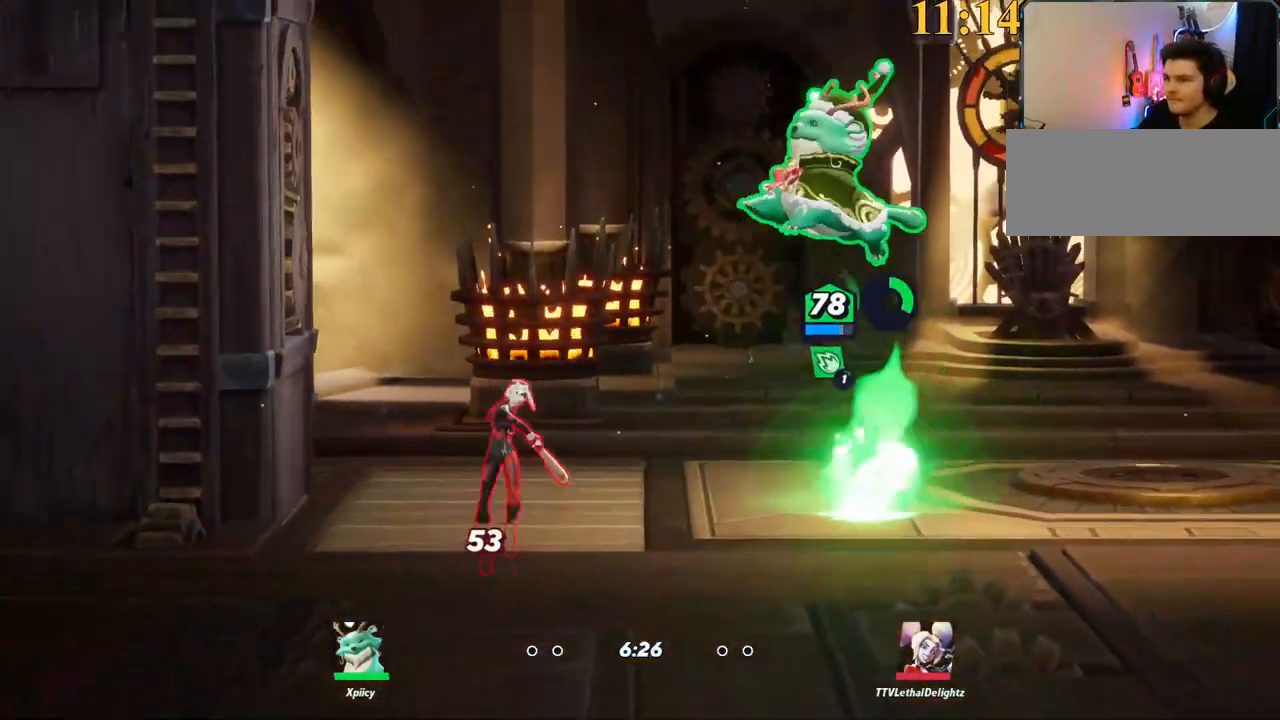
{"keys": ["a", "s"], "events": [[84, "s", "down"], [450, "p", "up"]]}
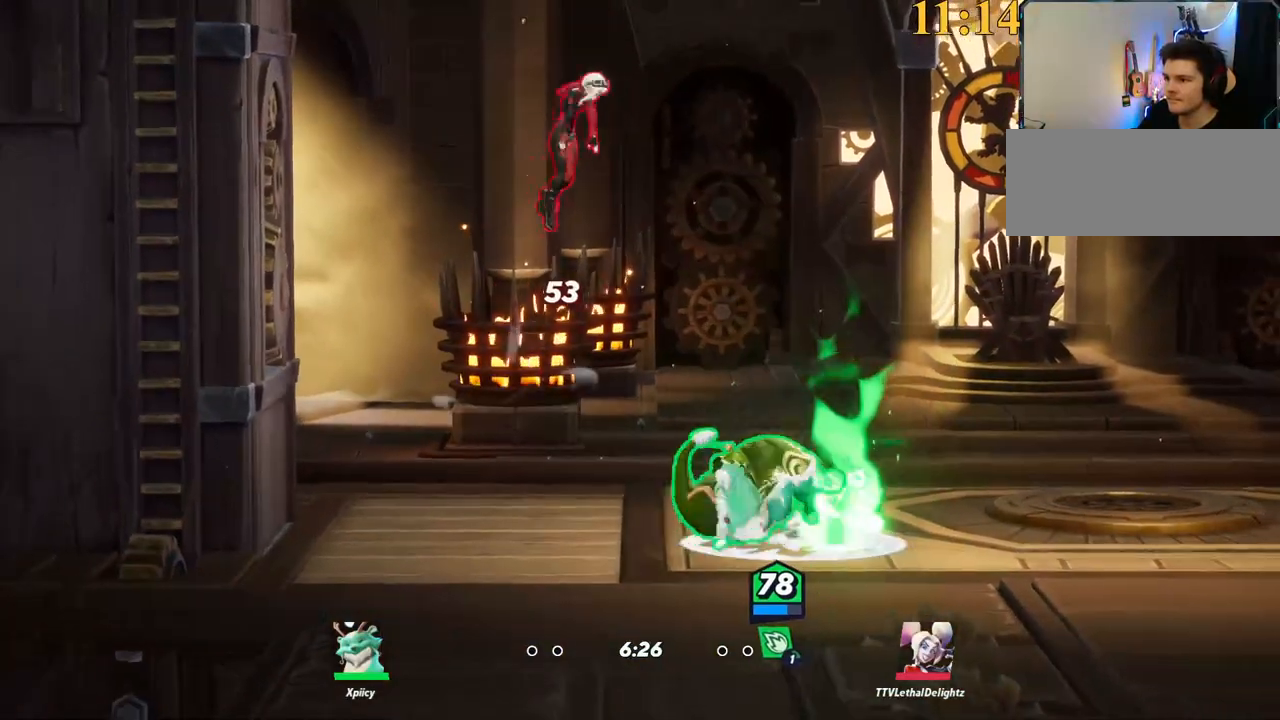
{"keys": ["d", "w"], "events": [[50, "s", "up"], [84, "backslash", "down"], [184, "w", "down"], [234, "a", "up"], [234, "backslash", "up"], [234, "backspace", "down"], [284, "d", "down"], [367, "backspace", "up"]]}
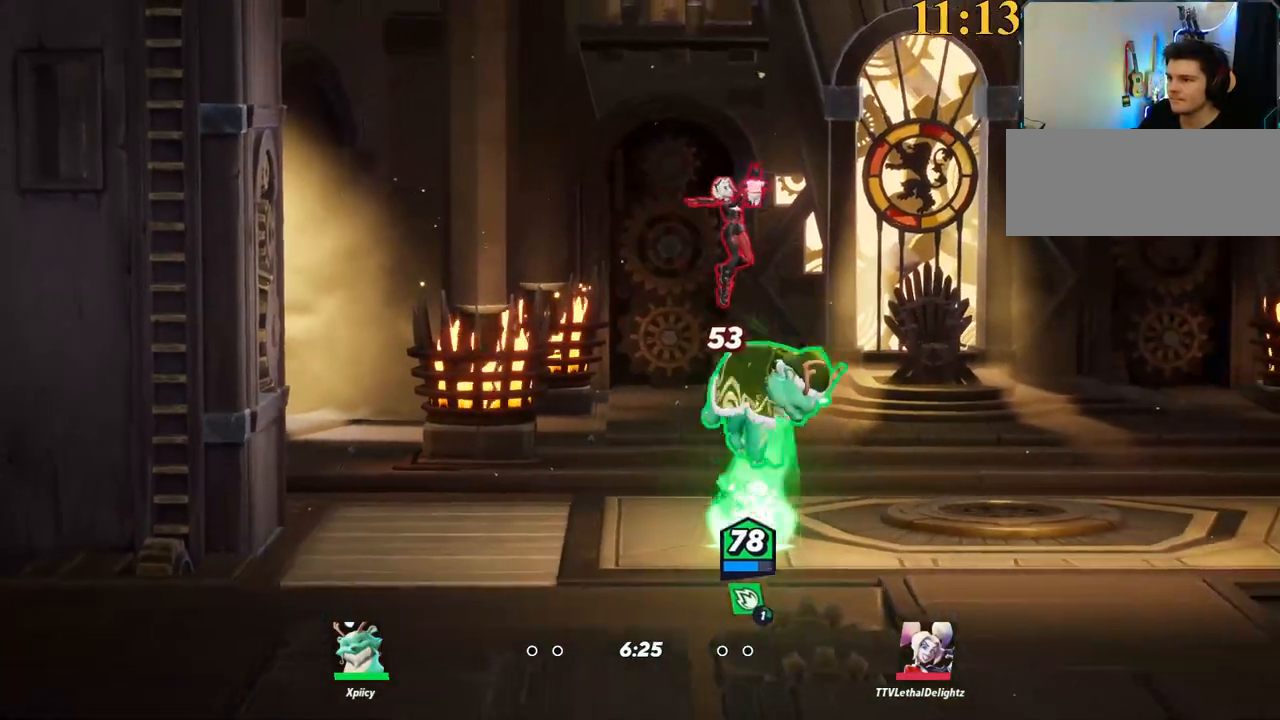
{"keys": ["d"], "events": [[234, "backslash", "down"], [284, "d", "up"], [334, "d", "down"], [367, "space", "down"], [417, "backslash", "up"], [417, "space", "up"], [467, "w", "up"]]}
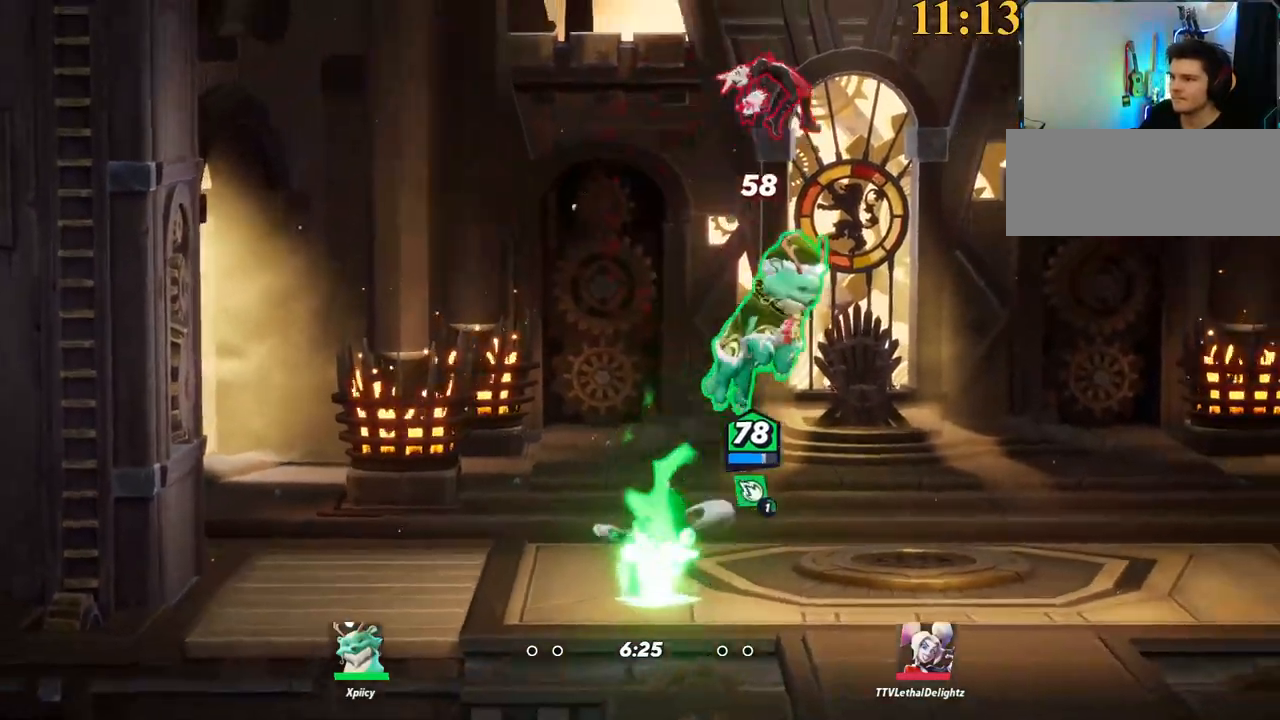
{"keys": ["a"], "events": [[17, "space", "down"], [17, "w", "down"], [50, "space", "up"], [50, "w", "up"], [100, "space", "down"], [200, "space", "up"], [284, "a", "down"], [284, "backspace", "down"], [284, "d", "up"], [384, "backspace", "up"]]}
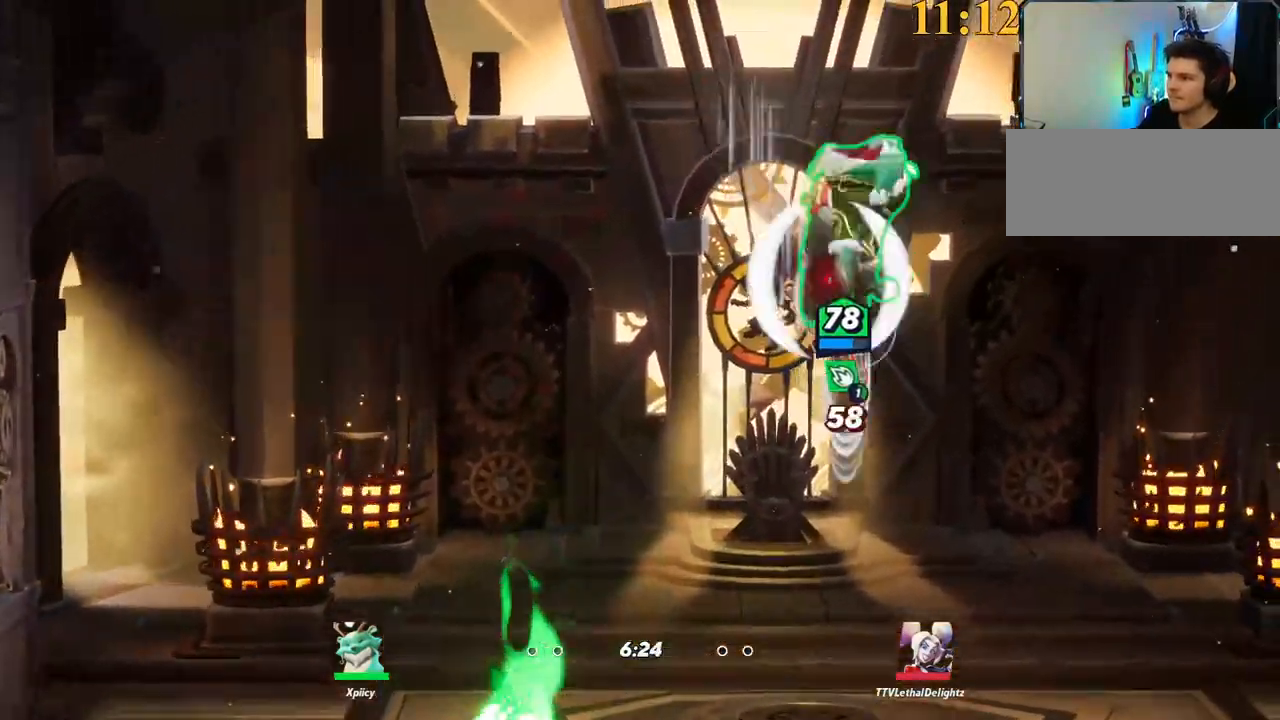
{"keys": ["a", "backslash"], "events": [[350, "backslash", "down"]]}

########################################

Your assignment →
With images omitted, retype the data word for word.

Answer to the exercise →
{"keys": ["a", "s"], "events": [[84, "s", "down"], [450, "p", "up"]]}
{"keys": ["d", "w"], "events": [[50, "s", "up"], [84, "backslash", "down"], [184, "w", "down"], [234, "a", "up"], [234, "backslash", "up"], [234, "backspace", "down"], [284, "d", "down"], [367, "backspace", "up"]]}
{"keys": ["d"], "events": [[234, "backslash", "down"], [284, "d", "up"], [334, "d", "down"], [367, "space", "down"], [417, "backslash", "up"], [417, "space", "up"], [467, "w", "up"]]}
{"keys": ["a"], "events": [[17, "space", "down"], [17, "w", "down"], [50, "space", "up"], [50, "w", "up"], [100, "space", "down"], [200, "space", "up"], [284, "a", "down"], [284, "backspace", "down"], [284, "d", "up"], [384, "backspace", "up"]]}
{"keys": ["a", "backslash"], "events": [[350, "backslash", "down"]]}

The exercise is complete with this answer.